* **Aim of the task**:
Scan the entries and copy each line where the word "membranous" is present.

START Excerpted records

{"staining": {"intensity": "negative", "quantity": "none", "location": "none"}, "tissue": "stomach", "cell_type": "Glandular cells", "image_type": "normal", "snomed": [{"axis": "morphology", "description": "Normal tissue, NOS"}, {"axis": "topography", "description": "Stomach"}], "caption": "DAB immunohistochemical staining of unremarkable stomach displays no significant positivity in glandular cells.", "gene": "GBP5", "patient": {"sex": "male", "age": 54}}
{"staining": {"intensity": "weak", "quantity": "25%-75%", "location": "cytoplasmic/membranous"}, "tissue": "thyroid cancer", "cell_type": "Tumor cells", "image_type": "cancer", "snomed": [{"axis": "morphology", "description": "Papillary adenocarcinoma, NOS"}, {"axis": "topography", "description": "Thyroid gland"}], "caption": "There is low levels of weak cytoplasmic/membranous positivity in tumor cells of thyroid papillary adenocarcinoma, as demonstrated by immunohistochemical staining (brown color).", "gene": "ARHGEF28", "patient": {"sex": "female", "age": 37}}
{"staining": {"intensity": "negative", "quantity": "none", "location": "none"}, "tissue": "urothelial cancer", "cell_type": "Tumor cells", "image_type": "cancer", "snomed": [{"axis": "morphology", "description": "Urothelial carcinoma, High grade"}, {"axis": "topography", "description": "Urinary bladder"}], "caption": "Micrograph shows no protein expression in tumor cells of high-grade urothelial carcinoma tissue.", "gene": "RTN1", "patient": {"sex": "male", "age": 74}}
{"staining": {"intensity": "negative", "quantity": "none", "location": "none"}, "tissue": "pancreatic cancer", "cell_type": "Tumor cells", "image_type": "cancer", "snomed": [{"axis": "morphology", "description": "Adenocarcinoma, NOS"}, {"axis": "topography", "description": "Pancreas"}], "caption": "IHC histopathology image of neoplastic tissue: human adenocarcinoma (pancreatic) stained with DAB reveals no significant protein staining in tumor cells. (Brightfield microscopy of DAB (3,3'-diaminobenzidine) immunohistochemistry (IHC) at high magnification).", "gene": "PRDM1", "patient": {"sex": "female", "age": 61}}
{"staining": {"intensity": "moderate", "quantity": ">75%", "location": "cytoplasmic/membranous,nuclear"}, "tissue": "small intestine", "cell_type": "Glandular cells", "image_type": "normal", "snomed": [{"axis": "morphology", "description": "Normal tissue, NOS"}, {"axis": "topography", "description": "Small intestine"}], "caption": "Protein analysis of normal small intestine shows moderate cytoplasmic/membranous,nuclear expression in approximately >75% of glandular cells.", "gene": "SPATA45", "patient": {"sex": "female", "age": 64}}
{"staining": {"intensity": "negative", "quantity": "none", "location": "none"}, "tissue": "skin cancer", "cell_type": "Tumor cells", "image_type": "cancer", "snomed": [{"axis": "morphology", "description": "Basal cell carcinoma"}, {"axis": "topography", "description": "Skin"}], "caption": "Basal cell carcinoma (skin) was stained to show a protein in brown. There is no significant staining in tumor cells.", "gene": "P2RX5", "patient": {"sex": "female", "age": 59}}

END Excerpted records

* **Response to this exercise**:
{"staining": {"intensity": "weak", "quantity": "25%-75%", "location": "cytoplasmic/membranous"}, "tissue": "thyroid cancer", "cell_type": "Tumor cells", "image_type": "cancer", "snomed": [{"axis": "morphology", "description": "Papillary adenocarcinoma, NOS"}, {"axis": "topography", "description": "Thyroid gland"}], "caption": "There is low levels of weak cytoplasmic/membranous positivity in tumor cells of thyroid papillary adenocarcinoma, as demonstrated by immunohistochemical staining (brown color).", "gene": "ARHGEF28", "patient": {"sex": "female", "age": 37}}
{"staining": {"intensity": "moderate", "quantity": ">75%", "location": "cytoplasmic/membranous,nuclear"}, "tissue": "small intestine", "cell_type": "Glandular cells", "image_type": "normal", "snomed": [{"axis": "morphology", "description": "Normal tissue, NOS"}, {"axis": "topography", "description": "Small intestine"}], "caption": "Protein analysis of normal small intestine shows moderate cytoplasmic/membranous,nuclear expression in approximately >75% of glandular cells.", "gene": "SPATA45", "patient": {"sex": "female", "age": 64}}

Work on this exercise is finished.